What tools are available to locate a Whyteleafe solicitor on the Birmingham Midshires conveyancing panel? I drive a motor bike and am happy to travel upto 25kilometers to meet the conveyancer.
You can use the tool on this website. Please pick a bank and your location and you will see a number of Whyteleafe conveyancing lawyers located nearest you. We have detailed some Whyteleafe conveyancing firms towards the end of this page and you can ring them to check whether they are on the Birmingham Midshires member panel
I am a negotiator for a long established estate agent office in Whyteleafe where we see a few flat sales jeopardised due to leases having less than 80 years remaining. I have been given contradictory information from local Whyteleafe conveyancing firms. Can you shed some light as to whether the seller of a flat can commence the lease extension process for the purchaser on completion of the sale?

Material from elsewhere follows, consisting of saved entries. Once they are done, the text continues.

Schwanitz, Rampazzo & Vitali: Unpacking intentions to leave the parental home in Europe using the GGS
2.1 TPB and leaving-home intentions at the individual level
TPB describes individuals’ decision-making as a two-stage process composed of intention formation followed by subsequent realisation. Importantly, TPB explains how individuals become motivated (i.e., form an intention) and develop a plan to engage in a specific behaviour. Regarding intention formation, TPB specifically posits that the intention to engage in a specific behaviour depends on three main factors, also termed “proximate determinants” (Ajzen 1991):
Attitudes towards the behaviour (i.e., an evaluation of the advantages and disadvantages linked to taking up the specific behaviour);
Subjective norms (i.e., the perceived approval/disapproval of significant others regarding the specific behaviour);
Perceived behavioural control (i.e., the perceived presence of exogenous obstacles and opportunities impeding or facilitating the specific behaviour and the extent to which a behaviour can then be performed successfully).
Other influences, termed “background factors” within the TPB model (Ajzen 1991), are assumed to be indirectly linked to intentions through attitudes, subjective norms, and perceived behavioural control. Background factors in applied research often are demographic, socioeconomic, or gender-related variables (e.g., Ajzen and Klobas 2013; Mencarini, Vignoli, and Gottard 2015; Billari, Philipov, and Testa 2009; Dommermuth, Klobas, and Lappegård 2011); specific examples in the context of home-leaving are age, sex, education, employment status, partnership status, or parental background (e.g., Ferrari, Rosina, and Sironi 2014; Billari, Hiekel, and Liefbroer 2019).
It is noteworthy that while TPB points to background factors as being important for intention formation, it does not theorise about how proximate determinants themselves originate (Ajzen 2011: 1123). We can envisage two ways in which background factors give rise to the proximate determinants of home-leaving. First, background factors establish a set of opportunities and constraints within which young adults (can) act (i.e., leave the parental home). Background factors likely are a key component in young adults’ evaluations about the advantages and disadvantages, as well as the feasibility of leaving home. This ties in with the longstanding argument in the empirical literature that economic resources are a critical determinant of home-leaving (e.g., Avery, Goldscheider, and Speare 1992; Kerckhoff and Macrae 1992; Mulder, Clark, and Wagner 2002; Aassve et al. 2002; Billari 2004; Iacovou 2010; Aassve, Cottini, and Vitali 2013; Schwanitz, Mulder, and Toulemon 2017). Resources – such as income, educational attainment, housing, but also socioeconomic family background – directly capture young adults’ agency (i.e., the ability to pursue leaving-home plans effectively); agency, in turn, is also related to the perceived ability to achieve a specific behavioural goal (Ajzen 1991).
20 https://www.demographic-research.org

Provided that the seller has been the owner for at least 2 years it is possible, to serve a Section 42 notice to start the lease extension process and assign the benefit of the notice to the purchaser. The benefit of this is that the buyer need not have to wait 2 years for a lease extension. Both sets of lawyers will agree to form of assignment. The assignment has to be done before, or simultaneously with completion of the disposal of the property.

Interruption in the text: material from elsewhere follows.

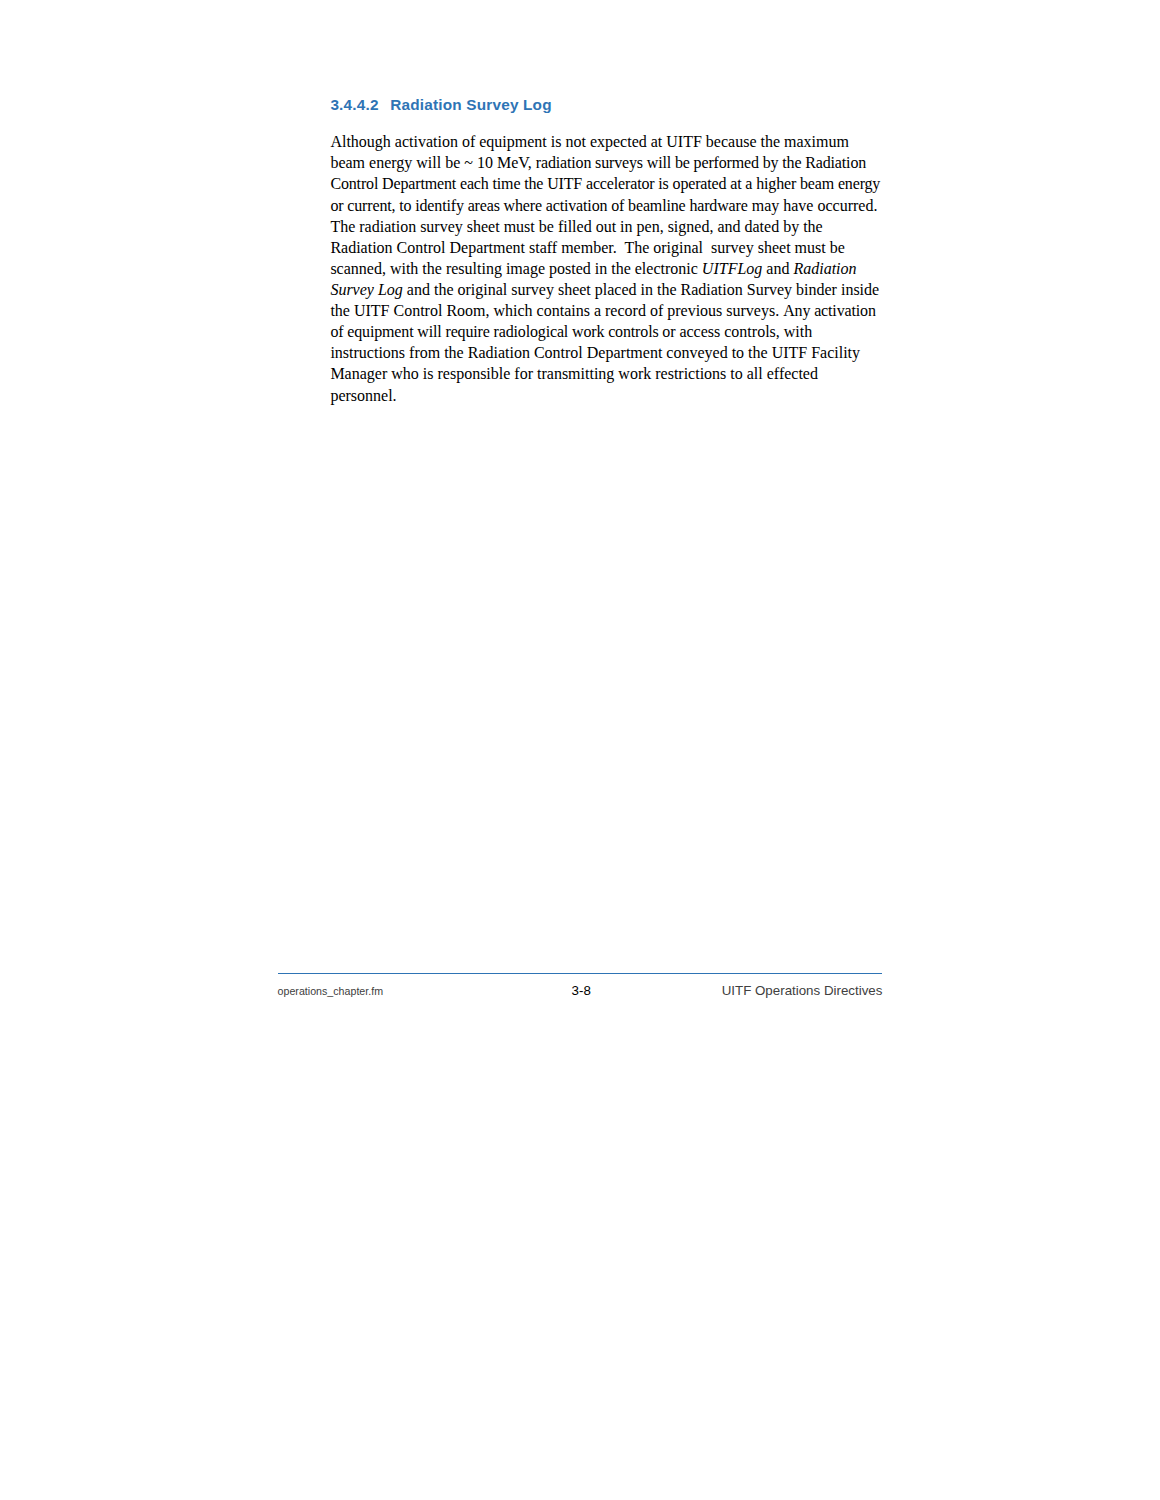3.4.4.2 Radiation Survey Log
Although activation of equipment is not expected at UITF because the maximum beam energy will be ~ 10 MeV, radiation surveys will be performed by the Radiation Control Department each time the UITF accelerator is operated at a higher beam energy or current, to identify areas where activation of beamline hardware may have occurred. The radiation survey sheet must be filled out in pen, signed, and dated by the Radiation Control Department staff member. The original survey sheet must be scanned, with the resulting image posted in the electronic UITFLog and Radiation Survey Log and the original survey sheet placed in the Radiation Survey binder inside the UITF Control Room, which contains a record of previous surveys. Any activation of equipment will require radiological work controls or access controls, with instructions from the Radiation Control Department conveyed to the UITF Facility Manager who is responsible for transmitting work restrictions to all effected personnel.
operations_chapter.fm
3-8
UITF Operations Directives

Alternatively, it may be possible to extend the lease informally by agreement with the landlord either before or after the sale. If you are informally negotiating there are no rules and so you cannot insist on the landlord agreeing to grant an extension or transferring the benefit of an agreement to the purchaser.
I inherited a basement flat in Whyteleafe. In the absence of agreement between myself and the freeholder, can the Leasehold valuation Tribunal make a decision on the sum due for the purchase of the freehold?
Where there is a absentee landlord or where there is disagreement about the premium for a lease extension, under the relevant legislation it is possible to make an application to the LVT to assess the premium.
An example of a Freehold Enfranchisement decision for a Whyteleafe residence is 223 Brighton Road in September 2013. The premium payable for the acquisition freehold of the properties should be £10,934 (Ten thousand,nine hundred and thirty four pounds) This case was in relation to 3 flats. The number of years remaining on the existing lease(s) was 75 years.
I've found a house that seems to tick a lot of boxes, at a reasonable price which is making it all the more appealing. I have just discovered that the title is leasehold as opposed to freehold. I am assuming that there are particular concerns purchasing a house with a leasehold title in Whyteleafe. Conveyancing advisers have not yet been instructed. Will they explain the issues?
Most houses in Whyteleafe are freehold and not leasehold. This is one of the situations where having a local conveyancer used to dealing with such properties who can help the conveyancing process. It is clear that you are purchasing in Whyteleafe in which case you should be looking for a Whyteleafe conveyancing solicitor and check that they are used to advising on leasehold houses. As a matter of priority you will need to check the number of years remaining. As a tenant you will not be at liberty to do whatever you want with the house. The lease comes with conditions for example requiring the landlord’sconsent to conduct changes to the property. You may also be required to pay a maintenance charge towards the maintenance of the estate where the property is part of an estate. Your lawyer will advise you fully on all the issues.